Yugoslavia claramente perdió la guerra en los Balcanes, y la administración Clinton logró por su propia impericia la dudosa hazaña de reintroducir a una Rusia de clanes mafiosos y cada vez más militarizada en el seno de la escena internacional, pero lo que en general se está pasando escandalosamente por alto –mientras por otro lado resulta a todas luces evidente– es que el actor que quedó claramente mejor parado en la contienda es Gran Bretaña, precisamente el jugador más agresivo y belicista de la coalición aliada durante su operación de 78 días, el que mayor cantidad de tropas de pacificación va a aportar ahora –13.000 soldados, contra 8500 de Alemania y 7000 cada uno de EE.UU. y Francia, para citar los más importantes– y aquel contra el cual el contingente ruso en Pristina realizó ayer su primera maniobra de intimidación, al impedir por tres horas el aterrizaje de sus contingentes en el aeropuerto de Pristina, capital de una provincia secesionista para la que parece avecinarse una partición de facto.
Es que, a medida que la vieja geopolítica va reapareciendo, así también lo hacen algunos de sus viejos actores y zonas de influencia, aunque en una versión modernizada. La razón de fondo por la cual nadie en la OTAN está festejando con gran alegría este “triunfo” tan costoso es que deja expuesto el nervio más sensible de la compleja y ya cincuentenaria relación transatlántica entre Estados Unidos y Europa Occidental: si Europa Occidental está dispuesta o no a formar un núcleo propio de fuerzas militares de acción en su propio teatro –y a pagar por él–, o si Estados Unidos seguirá aportando la mayor parte de los fondos y las armas para lo que ya se perfila como una acción donde los grandes trofeos se encuentran en el Este –por más disimulados que se encuentren en la doctrina de los derechos humanos, que también tuvieron su lugar en la “lógica borrosa” de la operación–. En esta dinámica, la relación entre Estados Unidos y sus socios europeos ha salido claramente erosionada: Washington arrastró a sus aliados a una operación incierta de la que sólo pudo salirse gracias a la mediación de Rusia; el prestigio militar de la OTAN fue puesto en duda por lo extenso de la operación y no es nada seguro que Francia y Alemania estén más dispuestas que antes a formar un frente sólido de seguridad –o de ataque–.

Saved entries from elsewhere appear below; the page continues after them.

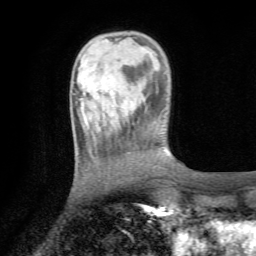
Breast MRI (dynamic contrast-enhanced), one axial slice. Slice 20 of 72 in the series (ordered by position). Cropped to one breast. Dynamic contrast-enhanced series, time point 2 of 7 at this slice position (early post-contrast). 1.5 T. TE 4.3 ms, TR 8.8 ms. 256 × 256 image matrix. Female patient.
Annotated regions visible in this slice (semi-automatic segmentation, software-assisted and operator-edited):
- enhancing-tissue mask used for the functional tumour volume (all voxels passing the contrast-enhancement thresholds inside the analysis volume; usually the tumour): bounding box [x1, y1, x2, y2] px = [80, 98, 83, 100]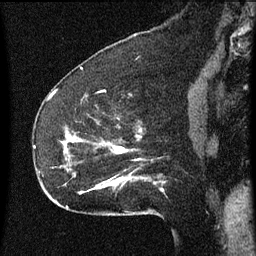
Breast MRI (dynamic contrast-enhanced), one sagittal slice. Slice 21 of 60 in the series (ordered by position). Dynamic contrast-enhanced series, image 2 of 3 at this slice position (ordered by acquisition). 1.5 T. TE 4.2 ms, TR 8 ms. 2 mm slice thickness. 256 × 256 image matrix. Patient: female, 52 years.
Annotated regions visible in this slice (semi-automatically segmented with operator editing):
- analysis volume of interest (the breast-tissue region the enhancement analysis was run in; not a lesion): bounding box <54,110,164,207> (left, top, right, bottom; pixels)
- tumour enhancement mask (voxels above the 70 % enhancement threshold inside the analysis volume of interest): <65,138,164,191>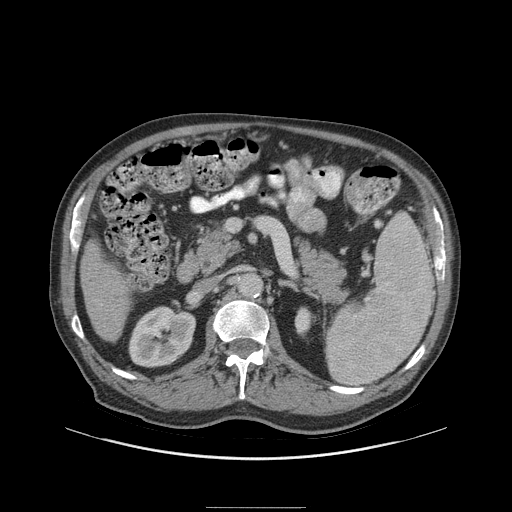
Contrast-enhanced abdominal CT (liver protocol), one axial slice; position 35 of 105 along the scan axis; reconstruction kernel STANDARD; soft-tissue window (W 400 / L 40 HU); 512 × 512 image matrix, field of view 440 × 440 mm. From the clinical record (not read from this slice): diagnosis: hepatocellular carcinoma (patient treated with transarterial chemoembolisation; whether this scan precedes or follows treatment is not stated here); TNM stage (as recorded): Stage-I; Child-Pugh class: A.
Outlined on this slice (semi-automatically segmented with operator editing):
- liver parenchyma outside the tumour (the mass and vessels are separate outlines, so this box may not span the whole liver): box from (x=80, y=240) to (x=130, y=342) px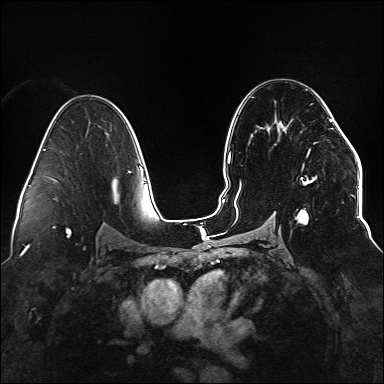
Breast MRI (dynamic contrast-enhanced), one axial slice; position 88 of 176 along the scan axis; dynamic contrast-enhanced series, time point 2 of 6 at this slice position (early post-contrast); 1.5 T; TE 2.3 ms, TR 5.2 ms; 1.1 mm slice thickness; 384 × 384 image matrix, field of view 330 × 330 mm. Female patient.
Annotated regions visible in this slice (semi-automatically segmented with operator editing):
- enhancing-tissue mask used for the functional tumour volume (all voxels passing the contrast-enhancement thresholds inside the analysis volume; usually the tumour): box from (x=234, y=113) to (x=338, y=224) px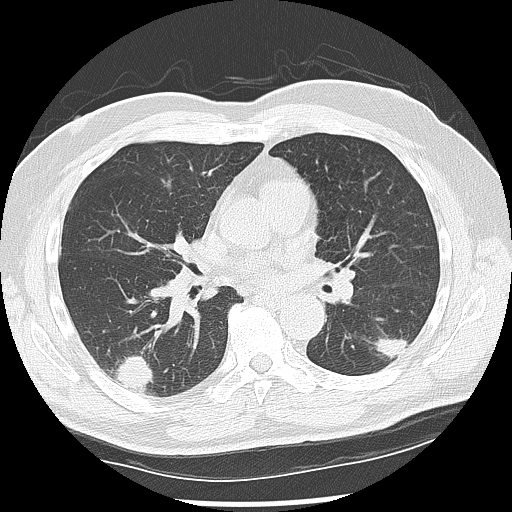
Low-dose screening chest CT, one axial slice. Slice 68 of 142 in the series (ordered by position). Reconstruction kernel LUNG. 120 kVp. Lung window (W 1500 / L -600 HU). 512 × 512 image matrix, field of view 360 × 360 mm.
Structures marked on this image (manually delineated by an expert):
- lesion 1 (nodule, lower lobe of left lung): bounding box (x1, y1, x2, y2) in pixels: (374, 336, 409, 360)
- lesion 2 (nodule, lower lobe of right lung): (113, 355, 154, 394)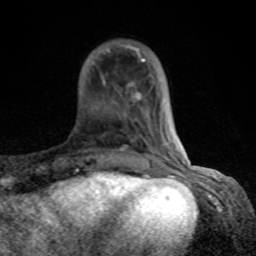
Breast MRI (dynamic contrast-enhanced), one axial slice; slice 22 of 80 in the series (ordered by position); cropped to one breast; dynamic contrast-enhanced series, time point 2 of 8 at this slice position (early post-contrast); 1.5 T; TE 4.2 ms, TR 7 ms; 2 mm slice thickness; 256 × 256 image matrix, field of view 155 × 155 mm. Female patient.
Outlined on this slice (semi-automatic segmentation, software-assisted and operator-edited):
- enhancing-tissue mask used for the functional tumour volume (all voxels passing the contrast-enhancement thresholds inside the analysis volume; usually the tumour): bounding box [x1, y1, x2, y2] px = [93, 46, 184, 164]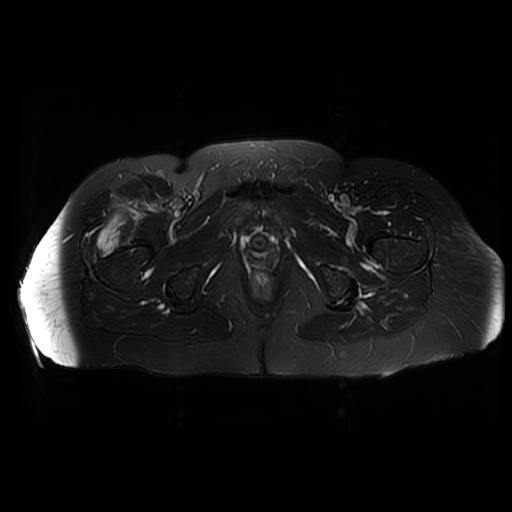
MRI of an extremity soft-tissue mass, one axial slice. Position 34 of 42 along the scan axis. T2-weighted fat-saturated. 6 mm slice thickness. 512 × 512 image matrix. Female patient. Case-level facts recorded for this patient, not image findings: histological type: pleiomorphic undifferentiated sarcoma; grade: high; site of the primary tumour: right quadricep.
Annotated regions visible in this slice (expert manual segmentation):
- gross tumour volume including surrounding oedema: bounding box [x1, y1, x2, y2] px = [95, 215, 123, 258]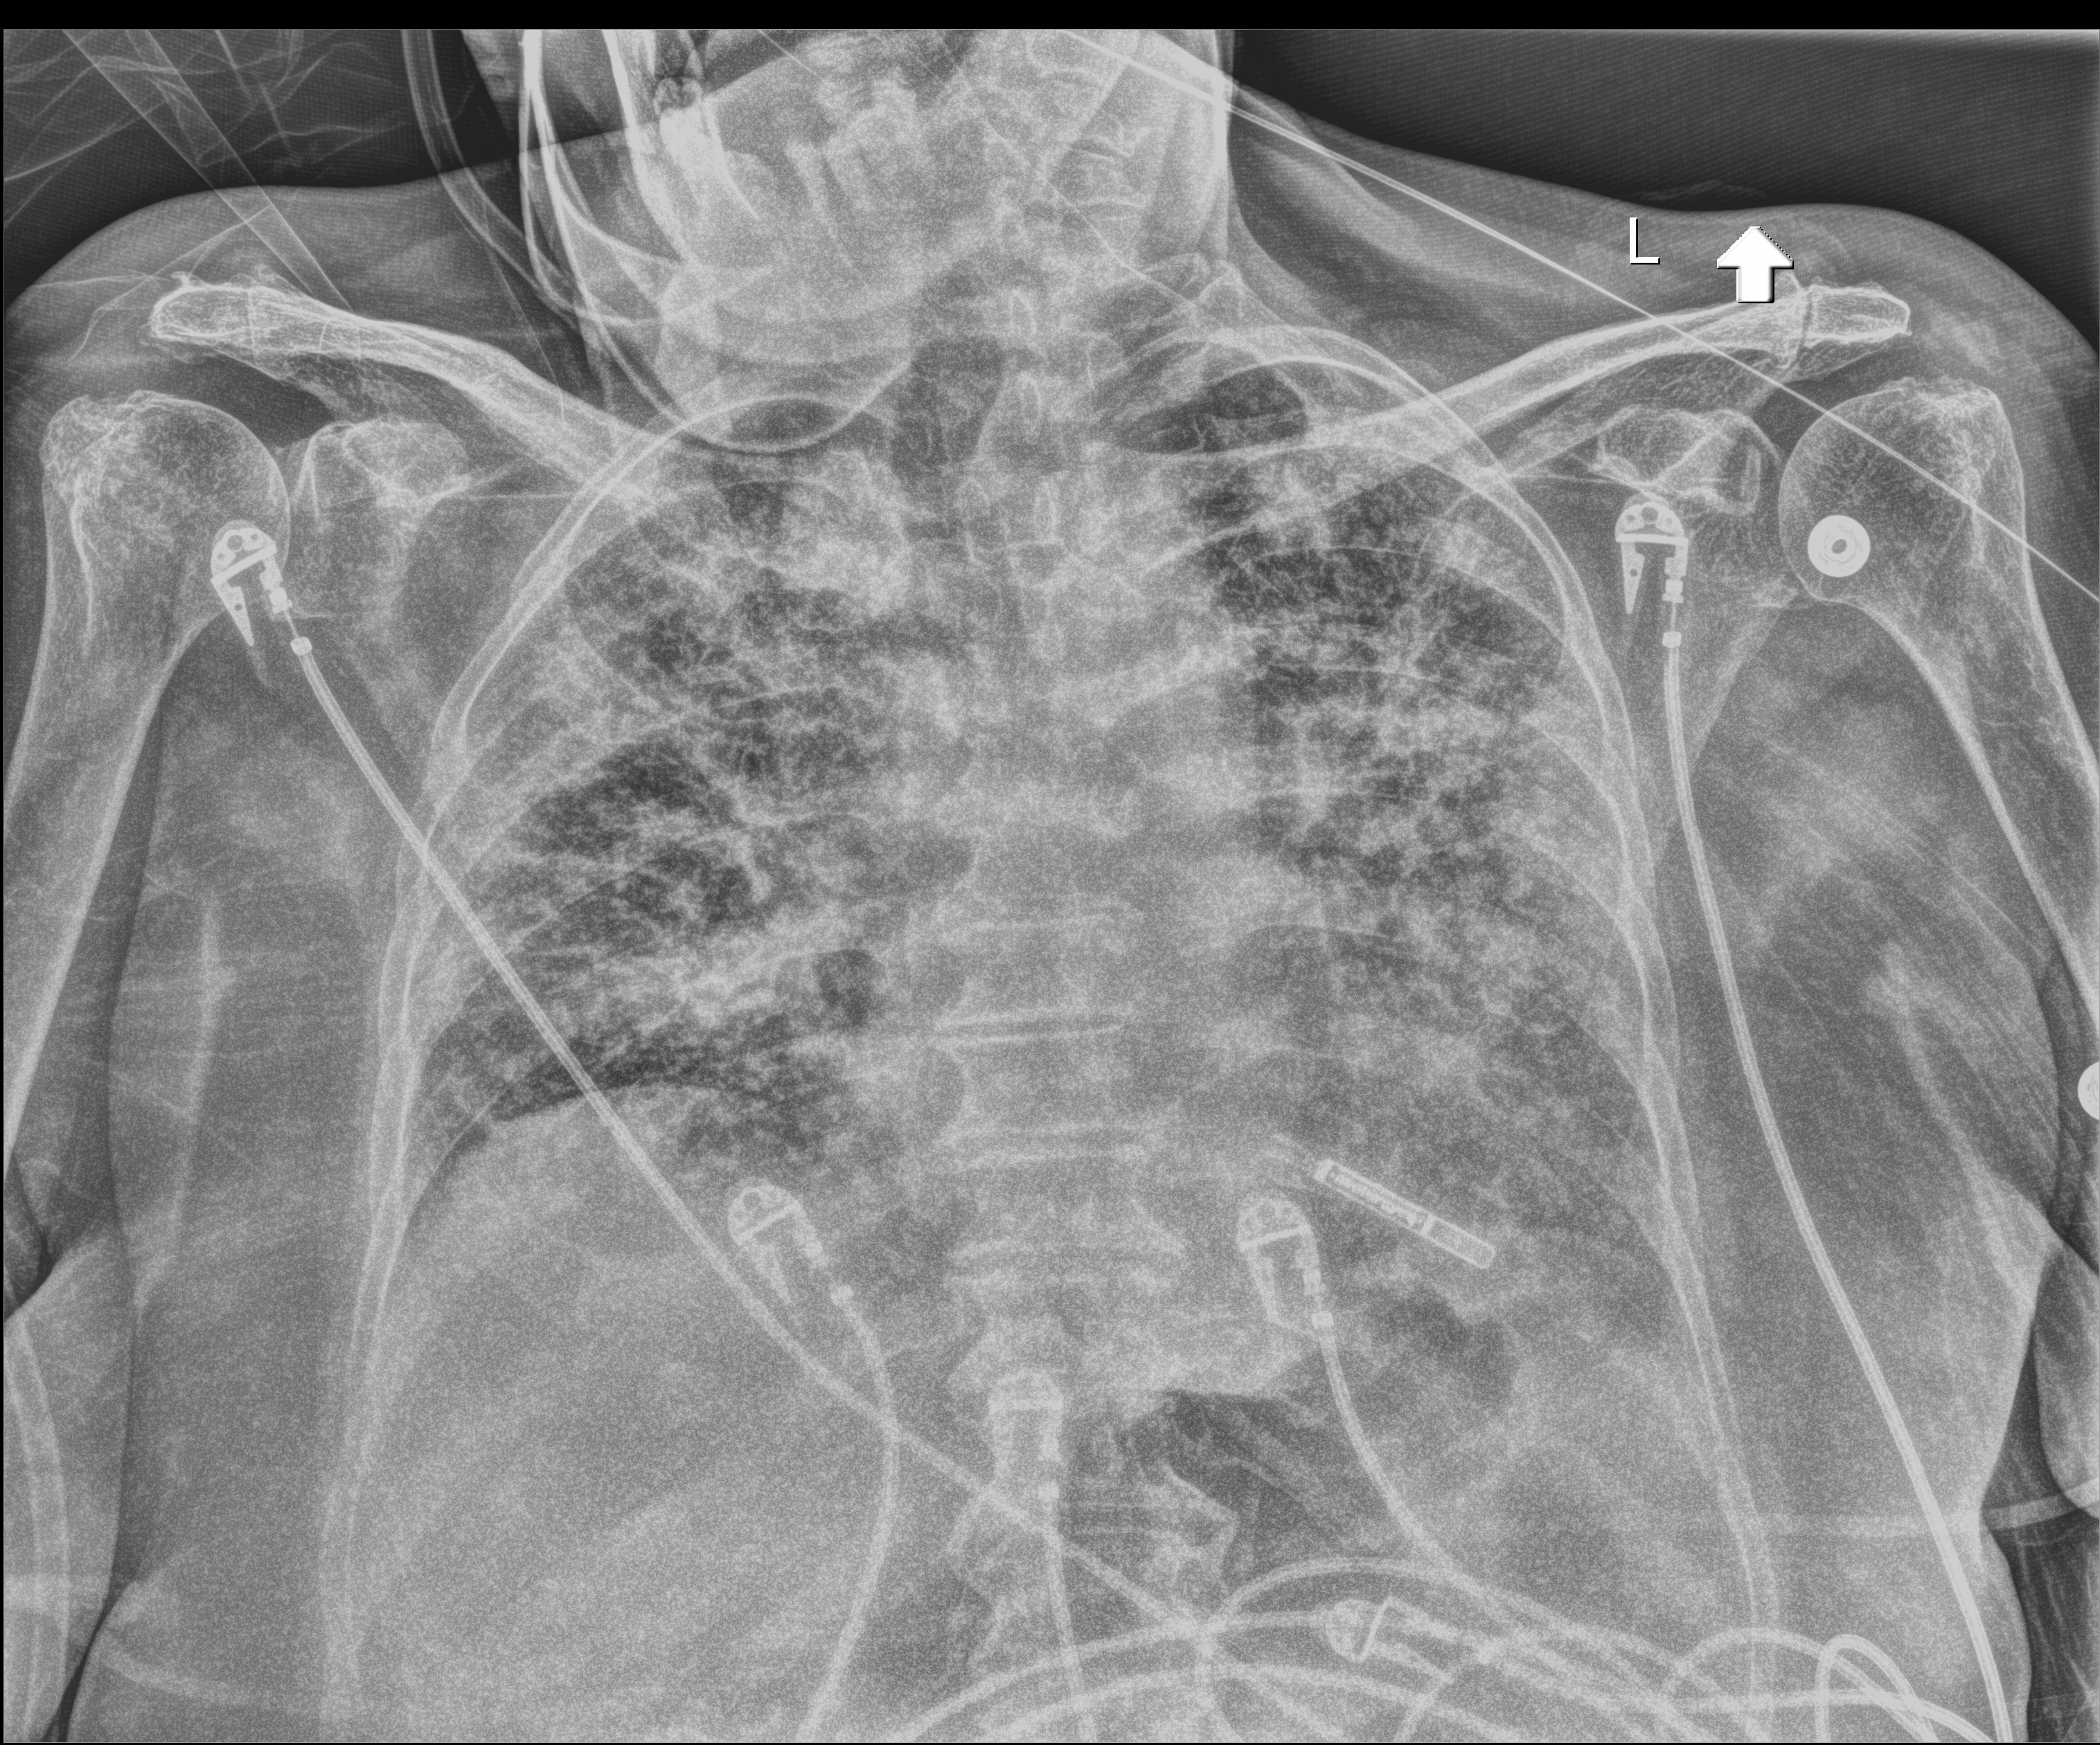
Chest radiograph; anteroposterior (AP) projection. Female patient hospitalised with COVID-19, age 75–90 years.
From the hospital-stay record, not from the radiograph (when in the stay this image was taken is not recorded):
- length of hospital stay: 10 days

Históricamente, la estrategia del poder insular británico ha sido acentuar y explotar en su favor las contradicciones entre sus vecinos -potencialmente amenazantes– del Continente. En este sentido, Tony Blair actuó durante toda la campaña fiel a la norma, reclamando incesantemente un despliegue de tropas terrestres que Washington nunca estuvo dispuesto a solventar políticamente, y contra el cual el flanco sur de la OTAN se hallaba francamente en contra. Adicionalmente, y desde hace un tiempo, viene circulando en Inglaterra la hipótesis de relanzar al núcleo anglosajón del Commonwealth como una fuerza de proyección militar internacional. En el teatro balcánico, la agresiva presencia británica en Kosovo –hoy al mando de un thatcherista duro como el general Michael Jackson– tendría una suerte de “esfera de influencia” o colchón de Estados periféricos y dependientes en Grecia, Albania y Macedonia. En el resto del mundo, no se trataría de un retorno al Imperio Británico del pasado, pero sí el regreso a un mundo más dinámico, más inestable y más susceptible de ser manipulado tácticamente por una variedad de potencias y alianzas.